### WHAT THIS TASK INVOLVES
Of the lines listed below, return exactly those that run from the line containing "Запросы к залогиненной User модели" through the line containing "использует алгоритм хэши", both included.

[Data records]
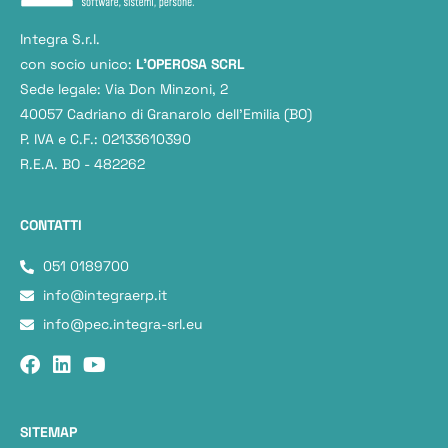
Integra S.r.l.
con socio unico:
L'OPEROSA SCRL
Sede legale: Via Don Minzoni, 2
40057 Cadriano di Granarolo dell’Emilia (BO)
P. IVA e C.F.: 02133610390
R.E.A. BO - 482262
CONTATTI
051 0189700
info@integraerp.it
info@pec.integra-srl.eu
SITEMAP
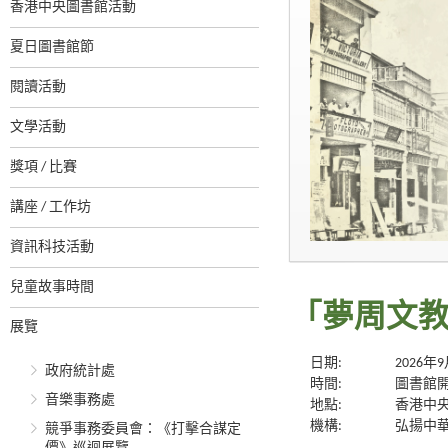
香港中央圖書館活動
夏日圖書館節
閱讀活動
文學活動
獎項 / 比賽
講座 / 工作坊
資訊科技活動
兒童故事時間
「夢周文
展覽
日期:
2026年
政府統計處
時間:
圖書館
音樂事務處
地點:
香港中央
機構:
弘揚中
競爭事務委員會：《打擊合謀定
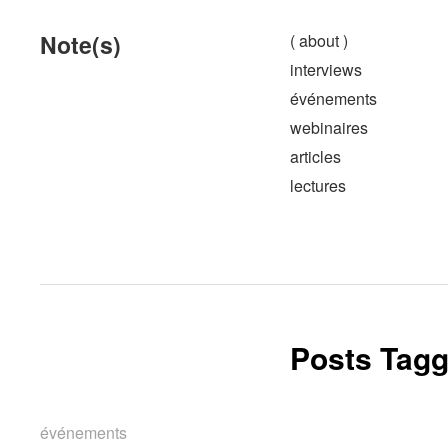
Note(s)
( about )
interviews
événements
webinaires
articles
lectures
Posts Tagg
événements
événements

---

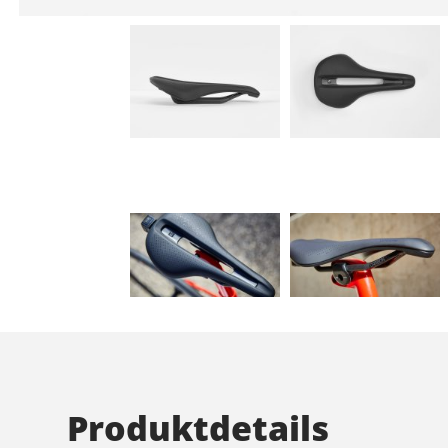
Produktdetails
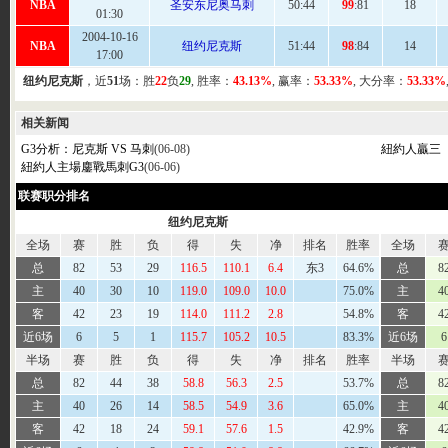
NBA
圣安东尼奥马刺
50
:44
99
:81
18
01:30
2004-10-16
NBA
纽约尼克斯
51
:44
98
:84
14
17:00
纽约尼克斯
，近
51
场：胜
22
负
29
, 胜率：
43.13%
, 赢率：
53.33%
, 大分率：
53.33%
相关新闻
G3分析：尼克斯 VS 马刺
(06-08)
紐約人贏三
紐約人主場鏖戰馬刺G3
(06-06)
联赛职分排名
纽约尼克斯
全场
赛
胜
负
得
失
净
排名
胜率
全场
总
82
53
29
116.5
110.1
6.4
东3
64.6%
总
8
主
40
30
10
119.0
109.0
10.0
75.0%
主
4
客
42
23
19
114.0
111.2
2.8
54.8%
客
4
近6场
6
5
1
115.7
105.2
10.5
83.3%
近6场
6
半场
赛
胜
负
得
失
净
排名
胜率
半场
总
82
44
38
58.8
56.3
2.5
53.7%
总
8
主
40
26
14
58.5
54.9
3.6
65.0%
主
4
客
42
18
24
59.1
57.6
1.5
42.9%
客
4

---

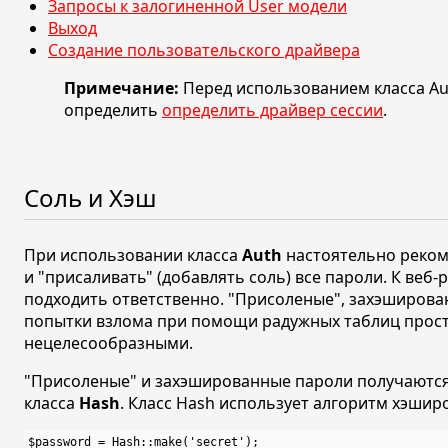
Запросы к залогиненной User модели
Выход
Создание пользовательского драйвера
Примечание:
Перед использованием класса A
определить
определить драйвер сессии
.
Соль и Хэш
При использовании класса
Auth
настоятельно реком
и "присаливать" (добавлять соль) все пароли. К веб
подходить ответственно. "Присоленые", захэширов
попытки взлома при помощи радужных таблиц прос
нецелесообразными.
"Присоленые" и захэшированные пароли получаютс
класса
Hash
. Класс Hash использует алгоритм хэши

### RESPONSE TO THE EXERCISE
Запросы к залогиненной User модели
Выход
Создание пользовательского драйвера
Примечание:
Перед использованием класса A
определить
определить драйвер сессии
.
Соль и Хэш
При использовании класса
Auth
настоятельно реком
и "присаливать" (добавлять соль) все пароли. К веб
подходить ответственно. "Присоленые", захэширов
попытки взлома при помощи радужных таблиц прос
нецелесообразными.
"Присоленые" и захэшированные пароли получаютс
класса
Hash
. Класс Hash использует алгоритм хэши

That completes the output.